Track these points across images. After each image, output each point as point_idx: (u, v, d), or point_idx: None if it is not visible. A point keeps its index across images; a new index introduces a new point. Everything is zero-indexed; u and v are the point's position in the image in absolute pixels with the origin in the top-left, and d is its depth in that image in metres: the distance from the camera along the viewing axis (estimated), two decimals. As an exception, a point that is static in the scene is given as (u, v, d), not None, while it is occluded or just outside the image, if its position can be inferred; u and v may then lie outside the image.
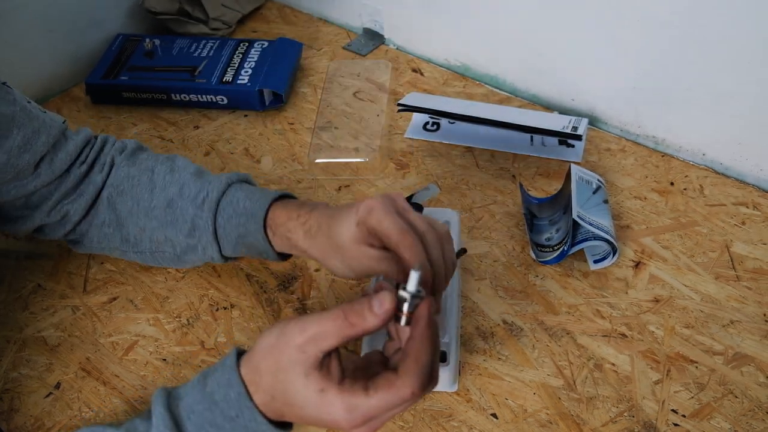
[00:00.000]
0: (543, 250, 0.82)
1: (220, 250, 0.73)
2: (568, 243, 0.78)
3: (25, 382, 0.73)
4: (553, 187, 0.91)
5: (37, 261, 0.85)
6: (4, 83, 0.69)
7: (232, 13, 1.21)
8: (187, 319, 0.78)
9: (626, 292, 0.79)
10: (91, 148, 0.76)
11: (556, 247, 0.80)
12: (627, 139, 0.99)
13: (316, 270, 0.83)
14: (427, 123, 1.01)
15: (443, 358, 0.70)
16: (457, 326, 0.74)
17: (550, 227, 0.84)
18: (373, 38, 1.19)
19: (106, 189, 0.75)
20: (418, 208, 0.82)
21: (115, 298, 0.81)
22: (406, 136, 1.00)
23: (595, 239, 0.78)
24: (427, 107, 0.95)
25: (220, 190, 0.72)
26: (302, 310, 0.79)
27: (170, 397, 0.55)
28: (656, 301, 0.77)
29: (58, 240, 0.78)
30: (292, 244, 0.68)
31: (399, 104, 0.95)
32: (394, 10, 1.14)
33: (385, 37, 1.19)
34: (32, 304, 0.81)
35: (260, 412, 0.53)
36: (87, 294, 0.82)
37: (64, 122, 0.74)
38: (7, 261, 0.85)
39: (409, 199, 0.83)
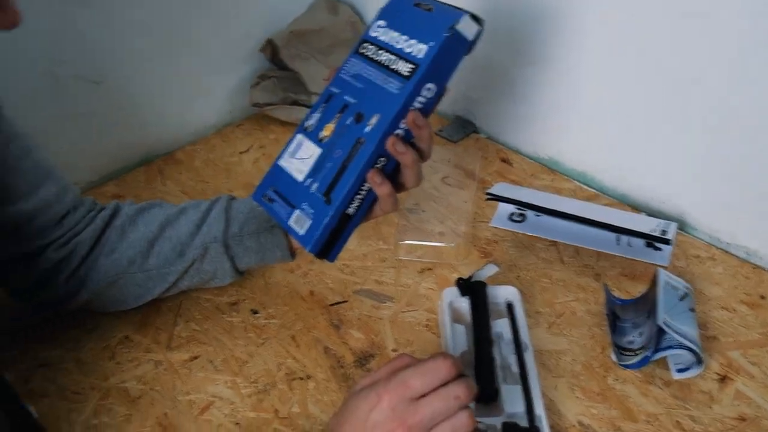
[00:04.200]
0: (625, 353, 0.80)
1: (227, 228, 0.80)
2: (652, 349, 0.77)
3: (104, 431, 0.75)
4: (638, 289, 0.90)
5: (127, 313, 0.88)
6: (37, 146, 0.76)
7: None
8: (264, 386, 0.79)
9: (710, 407, 0.76)
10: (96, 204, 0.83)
11: (638, 352, 0.79)
12: (717, 248, 0.97)
13: (394, 350, 0.83)
14: (513, 213, 1.02)
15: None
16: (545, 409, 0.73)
17: (633, 330, 0.83)
18: (465, 126, 1.22)
19: (117, 220, 0.81)
20: (481, 285, 0.84)
21: (196, 357, 0.83)
22: (491, 224, 1.01)
23: (679, 348, 0.77)
24: (514, 198, 0.96)
25: (232, 196, 0.84)
26: (376, 389, 0.79)
27: None
28: (741, 419, 0.75)
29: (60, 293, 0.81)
30: None
31: (487, 193, 0.97)
32: (487, 100, 1.17)
33: (477, 125, 1.21)
34: (118, 355, 0.83)
35: None
36: (170, 350, 0.84)
37: (78, 189, 0.82)
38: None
39: (470, 278, 0.86)
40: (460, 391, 0.60)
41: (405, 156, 0.69)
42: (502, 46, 1.10)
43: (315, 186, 0.71)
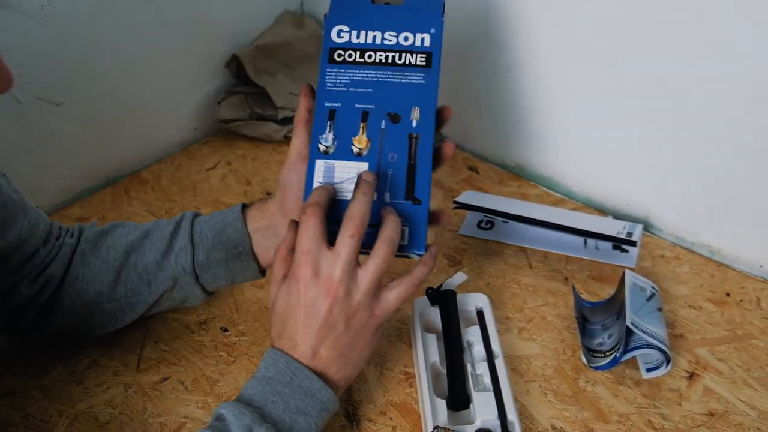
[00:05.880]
0: (594, 355, 0.81)
1: (194, 257, 0.77)
2: (621, 349, 0.77)
3: (74, 458, 0.74)
4: (606, 291, 0.91)
5: (94, 337, 0.87)
6: (3, 174, 0.73)
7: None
8: (236, 404, 0.79)
9: (679, 404, 0.77)
10: (62, 229, 0.82)
11: (608, 353, 0.80)
12: (682, 247, 0.98)
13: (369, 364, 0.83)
14: (482, 221, 1.03)
15: None
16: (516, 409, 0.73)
17: (603, 332, 0.83)
18: (432, 136, 1.22)
19: (79, 246, 0.79)
20: (451, 294, 0.85)
21: (166, 378, 0.82)
22: (459, 233, 1.02)
23: (648, 347, 0.77)
24: (482, 206, 0.97)
25: (195, 213, 0.81)
26: (348, 401, 0.79)
27: (235, 401, 0.62)
28: (711, 415, 0.76)
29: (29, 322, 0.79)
30: (266, 206, 0.77)
31: (455, 202, 0.97)
32: (453, 110, 1.17)
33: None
34: (86, 380, 0.82)
35: (308, 368, 0.63)
36: (140, 372, 0.83)
37: (47, 217, 0.80)
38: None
39: (439, 287, 0.86)
40: (348, 230, 0.62)
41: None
42: (467, 55, 1.11)
43: (388, 195, 0.68)
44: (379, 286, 0.65)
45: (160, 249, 0.78)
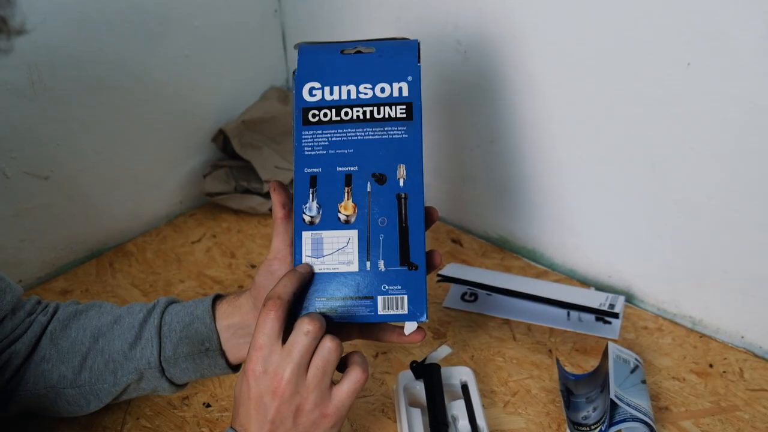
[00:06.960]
0: (580, 429, 0.80)
1: (160, 351, 0.74)
2: (606, 423, 0.77)
3: None
4: (590, 363, 0.91)
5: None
6: None
7: (284, 173, 1.26)
8: (217, 482, 0.78)
9: (666, 479, 0.76)
10: (39, 304, 0.80)
11: (593, 427, 0.79)
12: (664, 318, 0.99)
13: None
14: (465, 293, 1.03)
15: None
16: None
17: (587, 405, 0.83)
18: (415, 208, 1.24)
19: (50, 325, 0.77)
20: (435, 367, 0.85)
21: (147, 456, 0.81)
22: (444, 305, 1.02)
23: (633, 420, 0.77)
24: (465, 279, 0.98)
25: (170, 300, 0.78)
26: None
27: None
28: (698, 490, 0.75)
29: None
30: (239, 301, 0.75)
31: (439, 275, 0.98)
32: (436, 183, 1.20)
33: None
34: (65, 458, 0.81)
35: None
36: (120, 450, 0.82)
37: (20, 290, 0.78)
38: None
39: (423, 360, 0.86)
40: (304, 326, 0.62)
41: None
42: (449, 128, 1.13)
43: (382, 263, 0.66)
44: (328, 386, 0.63)
45: (129, 338, 0.75)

**WORK TO BE COMPLETED:**
Could the data above be returned in full, exactly, with every image left out?

**EXERCISE RESULT:**
Track these points across images. After each image, output each point as point_idx: (u, v, d), or point_idx: None if it is not visible. A point keeps its index across images; a new index introduces a new point. Everything is zero-indexed; u and v are the point's position in the image in absolute pixels with the origin in the top-left, and d is its depth in that image in metres: the distance from the camera along the viewing axis (estimated), two decimals. As an exception, a point that is static in the scene is given as (u, v, d), not None, while it is occluded or just outside the image, if its position can be inferred; u and v may then lie outside the image.
[00:00.000]
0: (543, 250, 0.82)
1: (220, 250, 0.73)
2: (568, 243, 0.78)
3: (25, 382, 0.73)
4: (553, 187, 0.91)
5: (37, 261, 0.85)
6: (4, 83, 0.69)
7: (232, 13, 1.21)
8: (187, 319, 0.78)
9: (626, 292, 0.79)
10: (91, 148, 0.76)
11: (556, 247, 0.80)
12: (627, 139, 0.99)
13: (316, 270, 0.83)
14: (427, 123, 1.01)
15: (443, 358, 0.70)
16: (457, 326, 0.74)
17: (550, 227, 0.84)
18: (373, 38, 1.19)
19: (106, 189, 0.75)
20: (418, 208, 0.82)
21: (115, 298, 0.81)
22: (406, 136, 1.00)
23: (595, 239, 0.78)
24: (427, 107, 0.95)
25: (220, 190, 0.72)
26: (302, 310, 0.79)
27: (170, 397, 0.55)
28: (656, 301, 0.77)
29: (58, 240, 0.78)
30: (292, 244, 0.68)
31: (399, 104, 0.95)
32: (394, 10, 1.14)
33: (385, 37, 1.19)
34: (32, 304, 0.81)
35: (260, 412, 0.53)
36: (87, 294, 0.82)
37: (64, 122, 0.74)
38: (7, 261, 0.85)
39: (409, 199, 0.83)
[00:04.200]
0: (625, 353, 0.80)
1: (227, 228, 0.80)
2: (652, 349, 0.77)
3: (104, 431, 0.75)
4: (638, 289, 0.90)
5: (127, 313, 0.88)
6: (37, 146, 0.76)
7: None
8: (264, 386, 0.79)
9: (710, 407, 0.76)
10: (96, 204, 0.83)
11: (638, 352, 0.79)
12: (717, 248, 0.97)
13: (394, 350, 0.83)
14: (513, 213, 1.02)
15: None
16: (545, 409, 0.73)
17: (633, 330, 0.83)
18: (465, 126, 1.22)
19: (117, 220, 0.81)
20: (481, 285, 0.84)
21: (196, 357, 0.83)
22: (491, 224, 1.01)
23: (679, 348, 0.77)
24: (514, 198, 0.96)
25: (232, 196, 0.84)
26: (376, 389, 0.79)
27: None
28: (741, 419, 0.75)
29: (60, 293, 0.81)
30: None
31: (487, 193, 0.97)
32: (487, 100, 1.17)
33: (477, 125, 1.21)
34: (118, 355, 0.83)
35: None
36: (170, 350, 0.84)
37: (78, 189, 0.82)
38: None
39: (470, 278, 0.86)
40: (460, 391, 0.60)
41: (405, 156, 0.69)
42: (502, 46, 1.10)
43: (315, 186, 0.71)
[00:05.880]
0: (594, 355, 0.81)
1: (194, 257, 0.77)
2: (621, 349, 0.77)
3: (74, 458, 0.74)
4: (606, 291, 0.91)
5: (94, 337, 0.87)
6: (3, 174, 0.73)
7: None
8: (236, 404, 0.79)
9: (679, 404, 0.77)
10: (62, 229, 0.82)
11: (608, 353, 0.80)
12: (682, 247, 0.98)
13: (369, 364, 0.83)
14: (482, 221, 1.03)
15: None
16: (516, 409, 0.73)
17: (603, 332, 0.83)
18: (432, 136, 1.22)
19: (79, 246, 0.79)
20: (451, 294, 0.85)
21: (166, 378, 0.82)
22: (459, 233, 1.02)
23: (648, 347, 0.77)
24: (482, 206, 0.97)
25: (195, 213, 0.81)
26: (348, 401, 0.79)
27: (235, 401, 0.62)
28: (711, 415, 0.76)
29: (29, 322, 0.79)
30: (266, 206, 0.77)
31: (455, 202, 0.97)
32: (453, 110, 1.17)
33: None
34: (86, 380, 0.82)
35: (308, 368, 0.63)
36: (140, 372, 0.83)
37: (47, 217, 0.80)
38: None
39: (439, 287, 0.86)
40: (348, 230, 0.62)
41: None
42: (467, 55, 1.11)
43: (388, 195, 0.68)
44: (379, 286, 0.65)
45: (160, 249, 0.78)
[00:06.960]
0: (580, 429, 0.80)
1: (160, 351, 0.74)
2: (606, 423, 0.77)
3: None
4: (590, 363, 0.91)
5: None
6: None
7: (284, 173, 1.26)
8: (217, 482, 0.78)
9: (666, 479, 0.76)
10: (39, 304, 0.80)
11: (593, 427, 0.79)
12: (664, 318, 0.99)
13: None
14: (465, 293, 1.03)
15: None
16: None
17: (587, 405, 0.83)
18: (415, 208, 1.24)
19: (50, 325, 0.77)
20: (435, 367, 0.85)
21: (147, 456, 0.81)
22: (444, 305, 1.02)
23: (633, 420, 0.77)
24: (465, 279, 0.98)
25: (170, 300, 0.78)
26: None
27: None
28: (698, 490, 0.75)
29: None
30: (239, 301, 0.75)
31: (439, 275, 0.98)
32: (436, 183, 1.20)
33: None
34: (65, 458, 0.81)
35: None
36: (120, 450, 0.82)
37: (20, 290, 0.78)
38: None
39: (423, 360, 0.86)
40: (304, 326, 0.62)
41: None
42: (449, 128, 1.13)
43: (382, 263, 0.66)
44: (328, 386, 0.63)
45: (129, 338, 0.75)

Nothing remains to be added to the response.